# Objetivo do exercício
Copie o trecho sobre a vacina e a prevenção, começando em "A quem se queixa" e terminando em "devem evitar aglomerações.".

# Trecho do documento
※ ※ ※

A quem se queixa de adoecer logo depois de tomar a vacina, o médico lembra que, no inverno, existe a concomitância de outros vírus respiratórios, como o sincicial e o rinovírus, não presentes na vacina disponível e que podem infectar um recém-imunizado.
Para se prevenir de forma mais ampla, recomenda-se lavar as mãos com frequência ou higienizá-las com álcool em gel, cobrir o nariz com um tecido ao espirrar ou tossir, evitar o contato com pessoas gripadas, limpar maçanetas, bancadas, utensílios de cozinha e brinquedos com água e sabão. Crianças com menos de 5 anos, idosos, grávidas e pessoas com imunidade baixa também devem evitar aglomerações.

※ ※ ※

[Entradas de dados armazenadas]
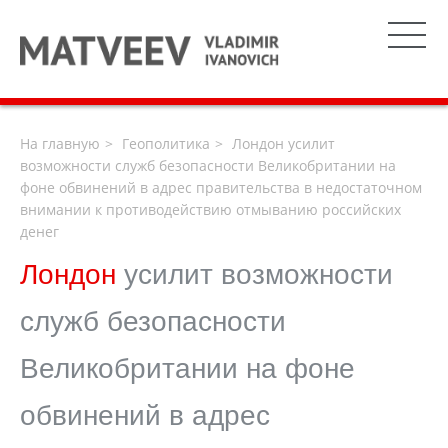
На главную
Геополитика
Лондон усилит
возможности служб безопасности Великобритании на
фоне обвинений в адрес правительства в недостаточном
внимании к противодействию отмыванию российских
денег
Лондон
усилит возможности
служб безопасности
Великобритании на фоне
обвинений в адрес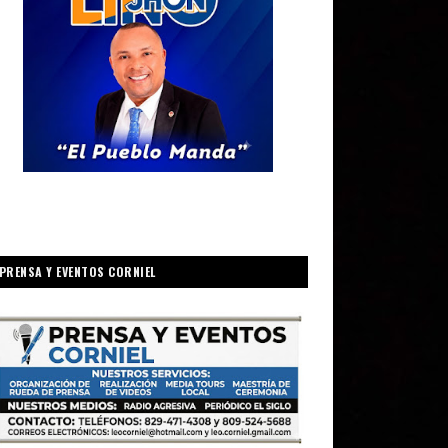
PRENSA Y EVENTOS CORNIEL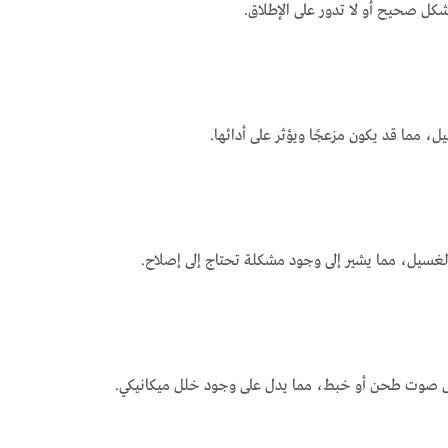
شكل صحيح أو لا تدور على الإطلاق.
، مما قد يكون مزعجًا ويؤثر على أدائها.
لغسيل، مما يشير إلى وجود مشكلة تحتاج إلى إصلاح.
مثل صوت طحن أو خبط، مما يدل على وجود خلل ميكانيكي.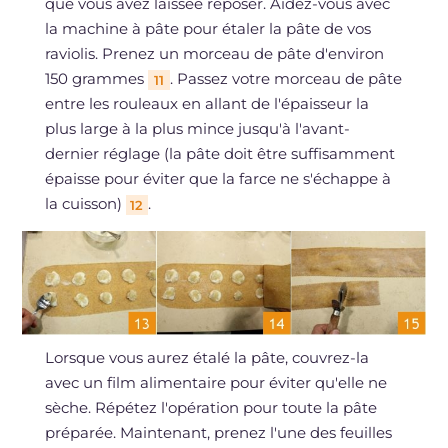
que vous avez laissée reposer. Aidez-vous avec
la machine à pâte pour étaler la pâte de vos
raviolis. Prenez un morceau de pâte d'environ
150 grammes
. Passez votre morceau de pâte
11
entre les rouleaux en allant de l'épaisseur la
plus large à la plus mince jusqu'à l'avant-
dernier réglage (la pâte doit être suffisamment
épaisse pour éviter que la farce ne s'échappe à
la cuisson)
.
12
Lorsque vous aurez étalé la pâte, couvrez-la
avec un film alimentaire pour éviter qu'elle ne
sèche. Répétez l'opération pour toute la pâte
préparée. Maintenant, prenez l'une des feuilles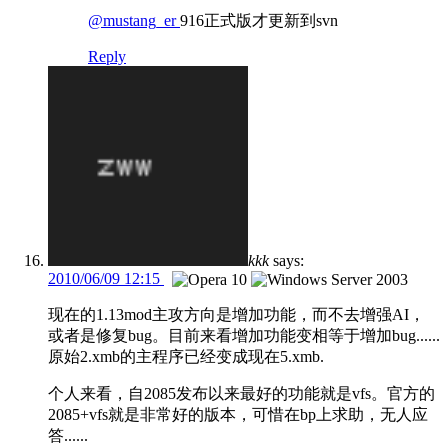
@mustang_er
916正式版才更新到svn
Reply
kkk
says:
2010/06/09 12:15
现在的1.13mod主攻方向是增加功能，而不去增强AI，
或者是修复bug。目前来看增加功能变相等于增加bug......
原始2.xmb的主程序已经变成现在5.xmb.
个人来看，自2085发布以来最好的功能就是vfs。官方的
2085+vfs就是非常好的版本，可惜在bp上求助，无人应
答......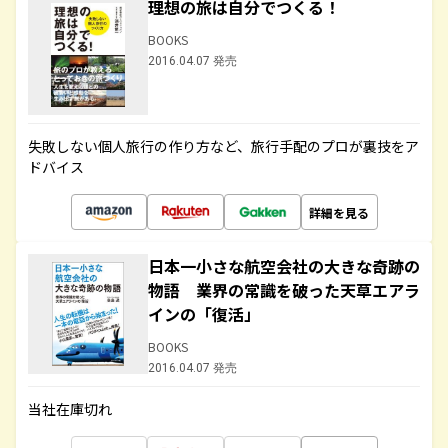
理想の旅は自分でつくる！
BOOKS
2016.04.07 発売
失敗しない個人旅行の作り方など、旅行手配のプロが裏技をア
ドバイス
詳細を見る
日本一小さな航空会社の大きな奇跡の
物語 業界の常識を破った天草エアラ
インの「復活」
BOOKS
2016.04.07 発売
当社在庫切れ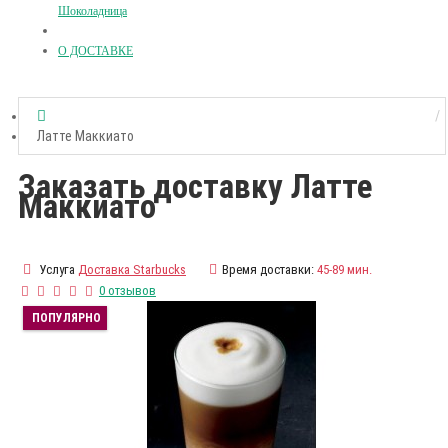
Шоколадница
О ДОСТАВКЕ
Латте Маккиато
Заказать доставку Латте
Маккиато
Услуга
Доставка Starbucks
Время доставки:
45-89 мин.
0 отзывов
ПОПУЛЯРНО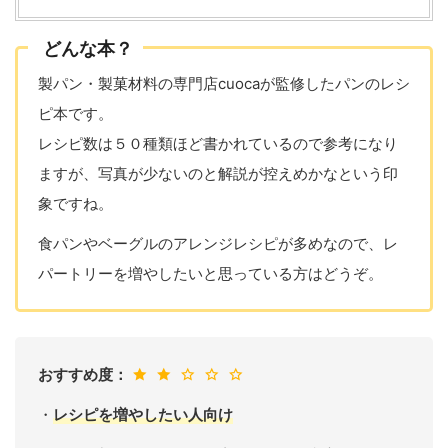
どんな本？
製パン・製菓材料の専門店cuocaが監修したパンのレシ
ピ本です。
レシピ数は５０種類ほど書かれているので参考になり
ますが、写真が少ないのと解説が控えめかなという印
象ですね。
食パンやベーグルのアレンジレシピが多めなので、レ
パートリーを増やしたいと思っている方はどうぞ。
おすすめ度：
・
レシピを増やしたい人向け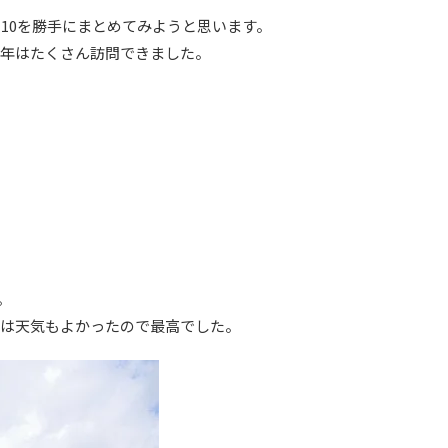
10を勝手にまとめてみようと思います。
今年はたくさん訪問できました。
。
時は天気もよかったので最高でした。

※ ※ ※

# Solução comentada
A quem se queixa de adoecer logo depois de tomar a vacina, o médico lembra que, no inverno, existe a concomitância de outros vírus respiratórios, como o sincicial e o rinovírus, não presentes na vacina disponível e que podem infectar um recém-imunizado.
Para se prevenir de forma mais ampla, recomenda-se lavar as mãos com frequência ou higienizá-las com álcool em gel, cobrir o nariz com um tecido ao espirrar ou tossir, evitar o contato com pessoas gripadas, limpar maçanetas, bancadas, utensílios de cozinha e brinquedos com água e sabão. Crianças com menos de 5 anos, idosos, grávidas e pessoas com imunidade baixa também devem evitar aglomerações.